TASK DIRECTIONS » Convert the text read from each of the entries below into a single JSON list of strings, one string per line with blank lines omitted, and leave the pictures out.

MATERIAL FOR THIS TASK »
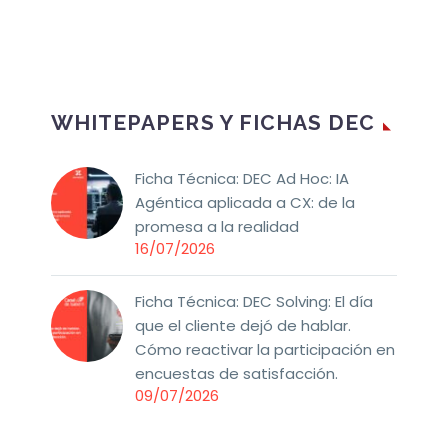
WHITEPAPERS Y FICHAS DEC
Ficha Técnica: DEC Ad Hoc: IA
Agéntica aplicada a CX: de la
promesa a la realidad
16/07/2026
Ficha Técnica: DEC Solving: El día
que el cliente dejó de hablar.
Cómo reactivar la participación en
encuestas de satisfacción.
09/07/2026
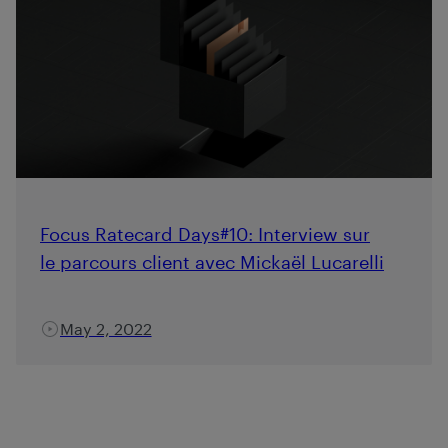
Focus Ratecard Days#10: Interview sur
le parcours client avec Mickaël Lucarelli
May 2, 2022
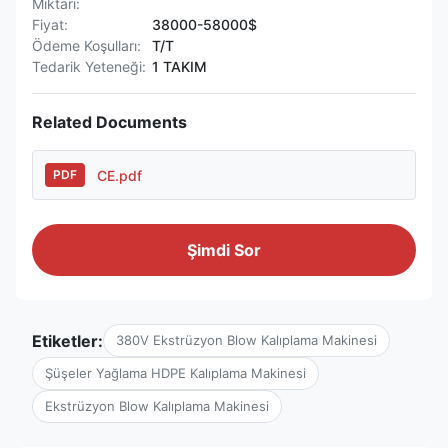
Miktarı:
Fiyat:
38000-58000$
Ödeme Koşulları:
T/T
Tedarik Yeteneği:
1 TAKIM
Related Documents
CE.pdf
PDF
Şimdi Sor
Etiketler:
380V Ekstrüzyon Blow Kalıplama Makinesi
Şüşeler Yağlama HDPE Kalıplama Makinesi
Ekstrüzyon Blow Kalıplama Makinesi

SOLUTION TO THE EXERCISE »
[
  "WHITEPAPERS Y FICHAS DEC",
  "Ficha Técnica: DEC Ad Hoc: IA",
  "Agéntica aplicada a CX: de la",
  "promesa a la realidad",
  "16/07/2026",
  "Ficha Técnica: DEC Solving: El día",
  "que el cliente dejó de hablar.",
  "Cómo reactivar la participación en",
  "encuestas de satisfacción.",
  "09/07/2026",
  "Focus Ratecard Days#10: Interview sur",
  "le parcours client avec Mickaël Lucarelli",
  "May 2, 2022",
  "Miktarı:",
  "Fiyat:",
  "38000-58000$",
  "Ödeme Koşulları:",
  "T/T",
  "Tedarik Yeteneği:",
  "1 TAKIM",
  "Related Documents",
  "CE.pdf",
  "PDF",
  "Şimdi Sor",
  "Etiketler:",
  "380V Ekstrüzyon Blow Kalıplama Makinesi",
  "Şüşeler Yağlama HDPE Kalıplama Makinesi",
  "Ekstrüzyon Blow Kalıplama Makinesi"
]